Data BPS mencatat penduduk yang tinggal di wilayah perkotaan meningkat dari 49,8 persen pada tahun 2010 menjadi 56,7 persen pada tahun 2020.

Angka ini diperkirakan akan terus meningkat hingga mencapai 66,6 persen pada tahun 2035. Jika tidak diatasi, urbanisasi bukan hanya menguras tenaga produktif desa, tetapi juga membebani kota dengan berbagai persoalan sosial baru, seperti kemiskinan urban, pengangguran, dan meningkatnya kawasan kumuh.

Membangun desa dengan memperluas kesempatan kerja dan dunia usaha adalah jawaban penting untuk menahan laju urbanisasi ini.

Ketiga, pembangunan desa adalah memperkuat basis agraris dan ketahanan pangan nasional. Desa adalah tempat para petani dan nelayan menggantungkan hidup, sekaligus penghasil utama kebutuhan pangan bangsa.

Hanya saja, sektor pertanian sering kali terabaikan dalam prioritas pembangunan. Data Kementerian Pertanian menunjukkan bahwa kontribusi sektor pertanian terhadap PDB nasional terus menurun, sementara kesejahteraan petani masih rendah.

Membangun desa berarti juga membangun pertanian dan menyejahterakan petani. Hal ini penting demi menjamin ketahanan pangan nasional, sekaligus mengangkat harkat hidup petani.

Keempat, pembangunan desa adalah merawat identitas dan kebudayaan bangsa. Desa merupakan ruang hidup dari budaya asli Nusantara yang masih lestari.

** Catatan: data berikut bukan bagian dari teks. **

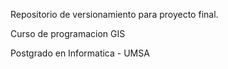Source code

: Repositorio de versionamiento para proyecto final.

Curso de programacion GIS

Postgrado en Informatica - UMSA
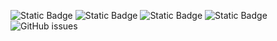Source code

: ![Static Badge](https://img.shields.io/badge/blacklists-60-000000) ![Static Badge](https://img.shields.io/badge/blacklisted-3063702-cc0000) ![Static Badge](https://img.shields.io/badge/whitelisted-2244-00CC00) ![Static Badge](https://img.shields.io/badge/streaming_blacklist-28107-000000) ![GitHub issues](https://img.shields.io/github/issues/fabriziosalmi/blacklists)
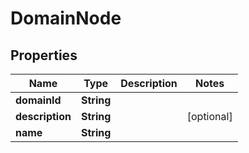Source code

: 
# DomainNode

## Properties
Name | Type | Description | Notes
------------ | ------------- | ------------- | -------------
**domainId** | **String** |  | 
**description** | **String** |  |  [optional]
**name** | **String** |  | 



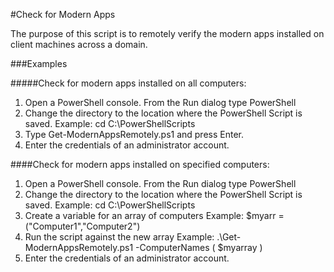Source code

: #Check for Modern Apps

The purpose of this script is to remotely verify the modern apps installed on client machines across a domain.

###Examples

#####Check for modern apps installed on all computers:

1. Open a PowerShell console.
    From the Run dialog type PowerShell
2. Change the directory to the location where the PowerShell Script is saved.
    Example: cd C:\PowerShellScripts
3. Type Get-ModernAppsRemotely.ps1 and press Enter.
3. Enter the credentials of an administrator account.

####Check for modern apps installed on specified computers:

1. Open a PowerShell console.
    From the Run dialog type PowerShell
2. Change the directory to the location where the PowerShell Script is saved.
    Example: cd C:\PowerShellScripts
3. Create a variable for an array of computers
    Example: $myarr = ("Computer1","Computer2")
4. Run the script against the new array
    Example: .\Get-ModernAppsRemotely.ps1 -ComputerNames ( $myarray )
5. Enter the credentials of an administrator account.


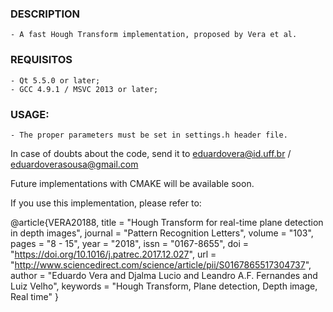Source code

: ### DESCRIPTION
	- A fast Hough Transform implementation, proposed by Vera et al. 

### REQUISITOS
	- Qt 5.5.0 or later;
	- GCC 4.9.1 / MSVC 2013 or later; 

### USAGE: 
	- The proper parameters must be set in settings.h header file.

In case of doubts about the code, send it to eduardovera@id.uff.br / eduardoverasousa@gmail.com

Future implementations with CMAKE will be available soon.

If you use this implementation, please refer to:

@article{VERA20188,
title = "Hough Transform for real-time plane detection in depth images",
journal = "Pattern Recognition Letters",
volume = "103",
pages = "8 - 15",
year = "2018",
issn = "0167-8655",
doi = "https://doi.org/10.1016/j.patrec.2017.12.027",
url = "http://www.sciencedirect.com/science/article/pii/S0167865517304737",
author = "Eduardo Vera and Djalma Lucio and Leandro A.F. Fernandes and Luiz Velho",
keywords = "Hough Transform, Plane detection, Depth image, Real time"
}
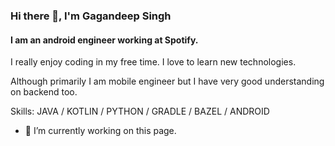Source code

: ### Hi there 👋, I'm Gagandeep Singh
#### I am an android engineer working at Spotify.
I really enjoy coding in my free time. I love to learn new technologies.

Although primarily I am mobile engineer but I have very good understanding on backend too.

Skills: JAVA / KOTLIN / PYTHON / GRADLE / BAZEL / ANDROID

- 🔭 I’m currently working on this page. 




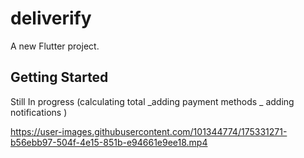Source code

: # deliverify

A new Flutter project.

## Getting Started

Still In progress (calculating total _adding payment methods _ adding notifications )


https://user-images.githubusercontent.com/101344774/175331271-b56ebb97-504f-4e15-851b-e94661e9ee18.mp4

Tradisi, adat istiadat, dan nilai-nilai gotong royong tumbuh subur di desa.

Di tengah gempuran modernisasi dan globalisasi, membangun desa juga berarti merawat akar budaya bangsa agar tidak tercerabut dari nilai-nilai luhur warisan nenek moyang.

Membangun desa juga berarti masyarakat tumbuh beriring dengan nilai-nilai budaya, sekaligus memberi rasa bermakna dalam kehidupan, lebih dari sekadar urusan ekonomi dan hal-hal yang sifatnya material.

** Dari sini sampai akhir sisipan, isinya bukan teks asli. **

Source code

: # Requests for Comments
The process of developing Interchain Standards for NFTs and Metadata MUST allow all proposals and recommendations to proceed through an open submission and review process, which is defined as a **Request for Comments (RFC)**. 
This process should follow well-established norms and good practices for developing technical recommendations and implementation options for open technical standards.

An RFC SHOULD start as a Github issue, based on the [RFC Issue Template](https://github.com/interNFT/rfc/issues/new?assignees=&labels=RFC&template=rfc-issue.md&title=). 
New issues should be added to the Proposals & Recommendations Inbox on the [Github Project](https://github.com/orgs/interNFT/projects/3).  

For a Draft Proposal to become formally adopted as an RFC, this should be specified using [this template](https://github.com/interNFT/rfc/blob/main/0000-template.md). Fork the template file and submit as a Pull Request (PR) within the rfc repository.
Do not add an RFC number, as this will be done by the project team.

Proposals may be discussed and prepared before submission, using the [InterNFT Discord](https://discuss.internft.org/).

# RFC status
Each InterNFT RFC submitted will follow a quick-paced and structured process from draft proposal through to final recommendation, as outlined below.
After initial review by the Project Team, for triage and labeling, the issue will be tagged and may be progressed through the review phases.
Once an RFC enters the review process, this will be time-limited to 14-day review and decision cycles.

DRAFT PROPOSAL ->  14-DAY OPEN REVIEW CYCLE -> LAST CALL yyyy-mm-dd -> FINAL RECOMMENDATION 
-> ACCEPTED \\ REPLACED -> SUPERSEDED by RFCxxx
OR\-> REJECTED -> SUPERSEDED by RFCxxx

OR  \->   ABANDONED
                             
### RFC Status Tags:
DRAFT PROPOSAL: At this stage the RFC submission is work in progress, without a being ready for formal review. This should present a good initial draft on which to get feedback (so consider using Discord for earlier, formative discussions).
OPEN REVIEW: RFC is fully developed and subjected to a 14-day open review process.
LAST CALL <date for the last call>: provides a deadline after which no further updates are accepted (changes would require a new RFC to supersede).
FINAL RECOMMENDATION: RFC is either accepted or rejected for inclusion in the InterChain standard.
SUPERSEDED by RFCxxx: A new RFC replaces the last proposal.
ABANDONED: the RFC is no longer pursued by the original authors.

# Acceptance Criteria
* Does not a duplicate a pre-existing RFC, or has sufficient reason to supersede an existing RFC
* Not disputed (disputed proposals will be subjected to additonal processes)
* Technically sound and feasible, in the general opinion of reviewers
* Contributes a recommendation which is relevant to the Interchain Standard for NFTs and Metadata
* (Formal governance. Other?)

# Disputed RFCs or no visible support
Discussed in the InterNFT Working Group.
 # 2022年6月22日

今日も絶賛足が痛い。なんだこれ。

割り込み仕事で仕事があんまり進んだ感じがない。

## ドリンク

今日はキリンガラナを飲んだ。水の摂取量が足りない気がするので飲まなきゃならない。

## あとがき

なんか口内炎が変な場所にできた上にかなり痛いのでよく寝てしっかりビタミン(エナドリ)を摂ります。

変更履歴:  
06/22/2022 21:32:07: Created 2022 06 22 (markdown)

Namun, jika menengok ke belakang, upaya pembangunan desa sesungguhnya bukan hal baru.

Rezim Orde Baru, dengan segala kekurangan dan kelebihannya, pernah menempatkan desa sebagai pusat perhatian pembangunan.


Program strategis

Pemerintah, saat itu meluncurkan berbagai program strategis perdesaan yang sebagian besar masih terasa manfaatnya hingga kini.

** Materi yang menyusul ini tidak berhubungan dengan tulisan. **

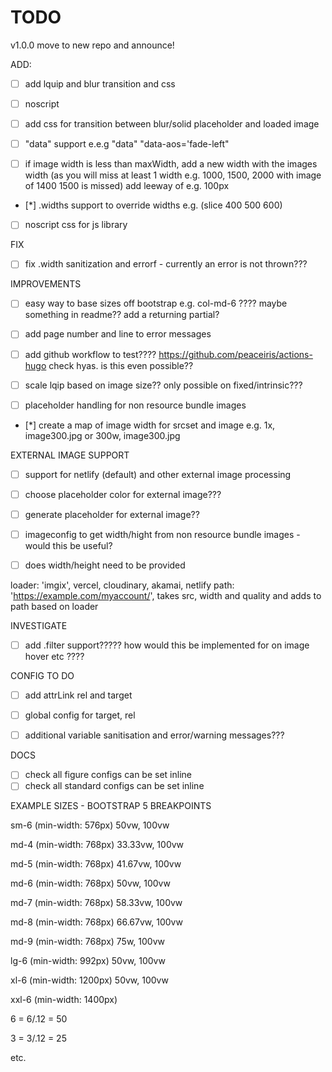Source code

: # TODO

v1.0.0 move to new repo and announce!


ADD:

- [ ] add lquip and blur transition and css

- [ ] noscript

- [ ] add css for transition between blur/solid placeholder and loaded image

- [ ] "data" support e.e.g "data" "data-aos='fade-left"

- [ ] if image width is less than maxWidth, add a new width with the images width (as you will miss at least 1 width e.g. 1000, 1500, 2000 with image of 1400 1500 is missed) add leeway of e.g. 100px

- [*] .widths support to override widths e.g. (slice 400 500 600)

- [ ] noscript css for js library

FIX

- [ ] fix .width sanitization and errorf - currently an error is not thrown???

IMPROVEMENTS

- [ ] easy way to base sizes off bootstrap e.g. col-md-6 ???? maybe something in readme?? add a returning partial?

- [ ] add page number and line to error messages

- [ ] add github workflow to test???? https://github.com/peaceiris/actions-hugo check hyas. is this even possible??

- [ ] scale lqip based on image size?? only possible on fixed/intrinsic???

- [ ] placeholder handling for non resource bundle images

- [*] create a map of image width for srcset and image e.g. 1x, image300.jpg or 300w, image300.jpg


EXTERNAL IMAGE SUPPORT

- [ ] support for netlify (default) and other external image processing

- [ ] choose placeholder color for external image???

- [ ] generate placeholder for external image??

- [ ] imageconfig to get width/hight from non resource bundle images - would this be useful?  

- [ ] does width/height need to be provided

loader: 'imgix',  vercel, cloudinary, akamai, netlify
path: 'https://example.com/myaccount/',
takes src, width and quality and adds to path based on loader

INVESTIGATE

- [ ] add .filter support????? how would this be implemented for on image hover etc ????

CONFIG TO DO

- [ ] add attrLink rel and target

- [ ] global config for target, rel

- [ ] additional variable sanitisation and error/warning messages???


DOCS


- [ ] check all figure configs can be set inline
- [ ] check all standard configs can be set inline

EXAMPLE SIZES - BOOTSTRAP 5 BREAKPOINTS

sm-6
(min-width: 576px) 50vw, 100vw

md-4
(min-width: 768px) 33.33vw, 100vw

md-5
(min-width: 768px) 41.67vw, 100vw

md-6
(min-width: 768px) 50vw, 100vw

md-7
(min-width: 768px) 58.33vw, 100vw

md-8
(min-width: 768px) 66.67vw, 100vw

md-9
(min-width: 768px) 75w, 100vw

lg-6
(min-width: 992px) 50vw, 100vw

xl-6
(min-width: 1200px) 50vw, 100vw

xxl-6
(min-width: 1400px)

6 = 6/.12 = 50

3 = 3/.12 = 25

etc.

Di bidang pertanian, Orde Baru membangun bendungan, irigasi, serta memperkuat penyuluh lapangan dan distribusi pupuk serta benih.

Puncaknya, pada tahun 1984, Indonesia berhasil mencapai swasembada pangan dan mendapat pengakuan dari Food and Agriculture Organization (FAO).

Selain itu, pemerintah membentuk koperasi unit desa (KUD) sebagai lembaga ekonomi rakyat yang berperan penting di perdesaan.

Di sektor kesehatan, dibangun puskesmas dan posyandu untuk menjangkau layanan kesehatan dasar bagi masyarakat desa.

Program Keluarga Berencana (KB) juga berjalan efektif di desa dengan melibatkan tokoh masyarakat dan tokoh agama, yang sukses menekan laju pertumbuhan penduduk dan diakui sebagai salah satu program paling berhasil di dunia.

Di bidang pendidikan, pemerintah Orde Baru juga meluncurkan program sekolah dasar inpres yang membuka akses pendidikan dasar secara merata di seluruh pelosok negeri.

Kebijakan ini berdampak pada meningkatnya angka partisipasi kasar pendidikan dasar dan mempercepat penurunan angka buta huruf di desa-desa.

Pendekatan pembangunan, kala itu juga masih kental dengan sentuhan budaya. Gotong royong dijadikan bagian integral dalam setiap program pembangunan, mulai dari pembangunan jalan desa hingga program kesehatan dan pendidikan.


Kerja kolektif

Pelibatan tokoh masyarakat dan agama dalam berbagai kebijakan menjadi kunci keberhasilan pendekatan partisipatif yang diterapkan pemerintah.

Tidak hanya itu, salah satu keberhasilan besar Orde Baru yang jarang disorot adalah kemampuannya menekan angka inflasi dari era sebelumnya yang sempat tidak terkendali.

Selain itu, stabilitas ekonomi terjaga dengan laju inflasi rendah, pertumbuhan ekonomi sempat menyentuh angka 7 persen, dan angka kemiskinan berhasil ditekan.

Pembangunan desa, waktu itu menjadi bagian tidak terpisahkan dari strategi besar negara dalam mendorong pertumbuhan ekonomi nasional.

Meskipun demikian, tentu saja Orde Baru memiliki banyak kekurangan, mulai dari sentralisasi kekuasaan, hingga praktik korupsi yang merajalela.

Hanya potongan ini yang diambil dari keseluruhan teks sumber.